What's more, bananas have three copies of each chromosome, just like other seedless plants. And for many genes, all three copies are different.
The variety of banana used in the new study had just two of each chromosome, making it simpler than the Cavendish. But by finally deciphering its sequence, scientists will be able to move on to our beloved breakfast fruit and compare the differences.
Knowing the genetic sequence of bananas is a major step toward isolating key genes that will eventually lead to a better banana, Chan said. Future varieties may be able to resist both droughts and diseases, while still tasting good and traveling well.
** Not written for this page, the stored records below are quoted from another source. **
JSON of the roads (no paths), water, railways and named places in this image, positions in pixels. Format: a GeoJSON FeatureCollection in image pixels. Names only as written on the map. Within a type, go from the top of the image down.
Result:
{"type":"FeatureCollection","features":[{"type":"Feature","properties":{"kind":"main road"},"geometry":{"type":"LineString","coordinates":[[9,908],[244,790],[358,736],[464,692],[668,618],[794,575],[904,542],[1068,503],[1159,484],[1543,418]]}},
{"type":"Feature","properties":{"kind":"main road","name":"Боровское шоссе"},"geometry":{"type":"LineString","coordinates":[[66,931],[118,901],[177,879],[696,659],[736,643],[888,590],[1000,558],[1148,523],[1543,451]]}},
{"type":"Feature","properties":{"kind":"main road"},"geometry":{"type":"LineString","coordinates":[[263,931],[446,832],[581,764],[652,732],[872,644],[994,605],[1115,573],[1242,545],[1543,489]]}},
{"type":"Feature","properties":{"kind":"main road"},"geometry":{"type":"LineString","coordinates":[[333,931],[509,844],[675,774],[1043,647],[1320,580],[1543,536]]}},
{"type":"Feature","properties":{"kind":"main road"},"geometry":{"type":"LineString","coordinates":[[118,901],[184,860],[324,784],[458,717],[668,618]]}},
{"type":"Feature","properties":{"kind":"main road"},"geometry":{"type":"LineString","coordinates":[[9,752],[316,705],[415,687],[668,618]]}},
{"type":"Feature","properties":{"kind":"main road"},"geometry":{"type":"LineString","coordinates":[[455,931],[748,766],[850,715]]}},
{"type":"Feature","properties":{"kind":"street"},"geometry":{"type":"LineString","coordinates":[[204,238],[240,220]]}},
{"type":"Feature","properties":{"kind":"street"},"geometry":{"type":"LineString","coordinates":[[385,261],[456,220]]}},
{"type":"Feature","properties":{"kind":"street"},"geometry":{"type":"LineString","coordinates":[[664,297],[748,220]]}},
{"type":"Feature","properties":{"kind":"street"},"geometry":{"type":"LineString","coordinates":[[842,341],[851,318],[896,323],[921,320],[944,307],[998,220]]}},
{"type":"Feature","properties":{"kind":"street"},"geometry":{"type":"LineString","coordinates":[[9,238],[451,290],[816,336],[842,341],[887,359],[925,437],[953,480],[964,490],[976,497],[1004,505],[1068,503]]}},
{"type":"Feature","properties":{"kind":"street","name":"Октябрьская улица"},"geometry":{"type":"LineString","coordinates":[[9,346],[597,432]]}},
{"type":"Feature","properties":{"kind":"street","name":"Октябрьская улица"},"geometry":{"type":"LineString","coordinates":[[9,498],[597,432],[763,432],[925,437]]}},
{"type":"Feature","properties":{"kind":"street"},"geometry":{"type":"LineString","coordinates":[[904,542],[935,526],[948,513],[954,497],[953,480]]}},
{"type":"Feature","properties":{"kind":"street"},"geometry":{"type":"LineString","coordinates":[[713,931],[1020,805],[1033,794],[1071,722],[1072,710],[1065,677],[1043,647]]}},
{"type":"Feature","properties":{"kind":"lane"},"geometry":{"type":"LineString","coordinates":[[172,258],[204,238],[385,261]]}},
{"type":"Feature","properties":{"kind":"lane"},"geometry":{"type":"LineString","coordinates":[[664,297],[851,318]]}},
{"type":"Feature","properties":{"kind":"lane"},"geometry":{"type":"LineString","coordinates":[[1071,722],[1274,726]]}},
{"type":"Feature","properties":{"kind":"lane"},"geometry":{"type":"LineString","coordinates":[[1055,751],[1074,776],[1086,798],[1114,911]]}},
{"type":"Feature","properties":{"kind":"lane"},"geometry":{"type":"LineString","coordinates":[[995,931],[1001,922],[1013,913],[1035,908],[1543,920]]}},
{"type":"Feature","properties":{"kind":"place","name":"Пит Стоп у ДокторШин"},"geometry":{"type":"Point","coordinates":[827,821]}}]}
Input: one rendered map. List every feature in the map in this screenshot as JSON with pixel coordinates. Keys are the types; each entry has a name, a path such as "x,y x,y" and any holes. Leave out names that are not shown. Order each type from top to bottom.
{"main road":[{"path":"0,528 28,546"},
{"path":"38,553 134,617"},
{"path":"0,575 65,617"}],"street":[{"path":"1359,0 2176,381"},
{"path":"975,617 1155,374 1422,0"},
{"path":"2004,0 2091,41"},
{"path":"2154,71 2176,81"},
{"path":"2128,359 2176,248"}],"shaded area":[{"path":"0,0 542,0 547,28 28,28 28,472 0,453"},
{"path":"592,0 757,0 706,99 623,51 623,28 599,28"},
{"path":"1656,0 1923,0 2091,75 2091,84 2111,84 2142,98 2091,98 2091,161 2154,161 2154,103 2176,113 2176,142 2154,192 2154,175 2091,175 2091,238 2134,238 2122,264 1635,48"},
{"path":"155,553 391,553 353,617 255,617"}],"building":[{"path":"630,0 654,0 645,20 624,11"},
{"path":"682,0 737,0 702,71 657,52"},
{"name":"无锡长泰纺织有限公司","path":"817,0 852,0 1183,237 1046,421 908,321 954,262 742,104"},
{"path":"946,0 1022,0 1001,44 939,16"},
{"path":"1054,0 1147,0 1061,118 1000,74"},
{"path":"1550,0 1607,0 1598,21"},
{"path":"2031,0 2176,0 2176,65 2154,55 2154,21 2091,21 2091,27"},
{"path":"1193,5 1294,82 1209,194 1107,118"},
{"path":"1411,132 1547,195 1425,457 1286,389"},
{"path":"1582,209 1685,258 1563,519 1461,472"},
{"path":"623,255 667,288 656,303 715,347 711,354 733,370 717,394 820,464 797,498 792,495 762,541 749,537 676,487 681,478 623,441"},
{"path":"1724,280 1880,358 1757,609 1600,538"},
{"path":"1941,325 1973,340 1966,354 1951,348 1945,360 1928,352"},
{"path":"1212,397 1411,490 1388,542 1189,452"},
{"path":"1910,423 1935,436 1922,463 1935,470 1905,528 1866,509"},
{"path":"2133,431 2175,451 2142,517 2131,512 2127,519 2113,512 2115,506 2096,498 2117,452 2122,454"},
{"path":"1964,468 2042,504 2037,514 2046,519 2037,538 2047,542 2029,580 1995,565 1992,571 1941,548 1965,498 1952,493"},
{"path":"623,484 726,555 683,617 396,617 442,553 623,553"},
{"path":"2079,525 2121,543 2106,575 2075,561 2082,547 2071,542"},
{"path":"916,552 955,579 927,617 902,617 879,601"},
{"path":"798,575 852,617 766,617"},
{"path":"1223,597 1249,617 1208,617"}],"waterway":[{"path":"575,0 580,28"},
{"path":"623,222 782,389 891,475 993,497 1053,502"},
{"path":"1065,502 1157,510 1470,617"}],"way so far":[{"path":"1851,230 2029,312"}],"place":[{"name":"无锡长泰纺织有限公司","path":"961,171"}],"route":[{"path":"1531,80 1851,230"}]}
Those developments are especially important in the developing world, where starchy varieties of bananas supply substantial amounts of calories to the human diet, especially in Uganda and other East African countries. There, Chan said, losing the banana crop would be a humanitarian disaster.
"This is a nice example of how these projects can greatly benefit crops that we might not think about as being important in the developed world but are really, really important for food security and human welfare in developing countries," Chan said.
"It's like a moral imperative for us to work on these plants and sequence the genomes of more of the species that are significant in those parts of the world."